Fast Scans for Continuous Variable Predicate Workloads

## Abstract

We consider workloads reducible to evaluation of continuous variables' predicates, for which a scan is required. We explore trading-off of storing re-usable predicate pre-computations instead of re-computing predicates for each entry of a full scan. Our approach is to introduce a generalization of column sketches to arbitrary n-ary predicates. The utility of such a generalization is, for example, identifying in which video frames a vehicle is mis-positioned. Upon receipt of a new query, a compilation step constructs re-usable components. Upon receipt of data, a build step produces a sketch representation of each newly received entry. Upon receipt of a {\em compiled} query, the scan is performed against the sketch data for $>$99\% of the entries, in a fashion similar to cache operation; when misses occur, the full predicate evaluation is performed. We mitigate the exponential complexity of query compilation and associated memory requirements using recursive domain decomposition. We provide a performance model that relies on metrics which can be measured on a small sample of the workload. Our experiments demonstrate that, in practice, for the 2-variable function we tested, using sketches with 7 bits at level 0 and 8 bits at level 1 achieves miss rates of $\approx 0.0001$. The empirical evaluation using a C-code implementation, scanning billions of entries with various sketch sizes, shows concordance with the performance model, and clarifies when $>$10x performance gains are possible.
Keywords: Contunuous Variables \and Predicate Evaluation \and Scan Accelerator \and Reusable Component Storage and Precompute Tradeoff and Sketches.

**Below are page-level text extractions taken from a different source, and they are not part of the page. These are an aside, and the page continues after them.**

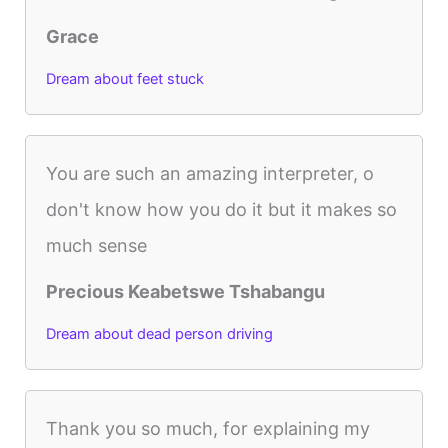
Grace
Dream about feet stuck
You are such an amazing interpreter, o
don't know how you do it but it makes so
much sense
Precious Keabetswe Tshabangu
Dream about dead person driving
Thank you so much, for explaining my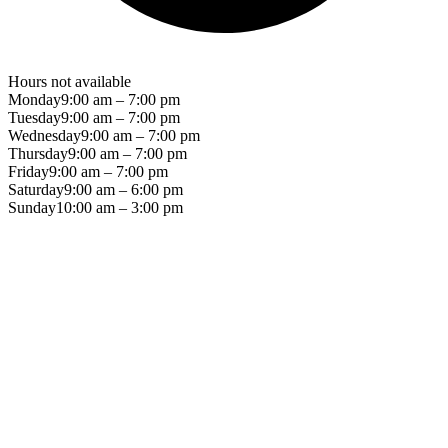
Hours not available
Monday
9:00 am – 7:00 pm
Tuesday
9:00 am – 7:00 pm
Wednesday
9:00 am – 7:00 pm
Thursday
9:00 am – 7:00 pm
Friday
9:00 am – 7:00 pm
Saturday
9:00 am – 6:00 pm
Sunday
10:00 am – 3:00 pm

Who is this presentation for?
Architects and Engineers of Big Data systems. Executive who need to improve BigData analytics performance cost tradeoffs.

Prerequisite knowledge:
Talk is technical but accessible. BigData systems internals.

What you'll learn?
How to obtain >10x accel for full table scans.

## Profile

Dr. Schwalb has received his Ph.D in Artificial Intelligence from University of California Irvine. He has more than 20 years of experience in implementing intelligent systems for a wide range of industries, including defense, consumer electronics, financial, and engineering. His data engineering experience includes building sizable financial data warehouses and automated load underwriting systems. He has authored a technical book, published in major journals, edited technical standards, and credited with more than a dozen patents. At MSC software, he was an architect of Apex, a product winning more than a dozen awards in 3 years. Currently he is charged with leading the MSC machine learning effort, including simulation tools for training and validating driving agents. His research focus is mathods to engineer inherently safe drivers, through quantification and validation of safety.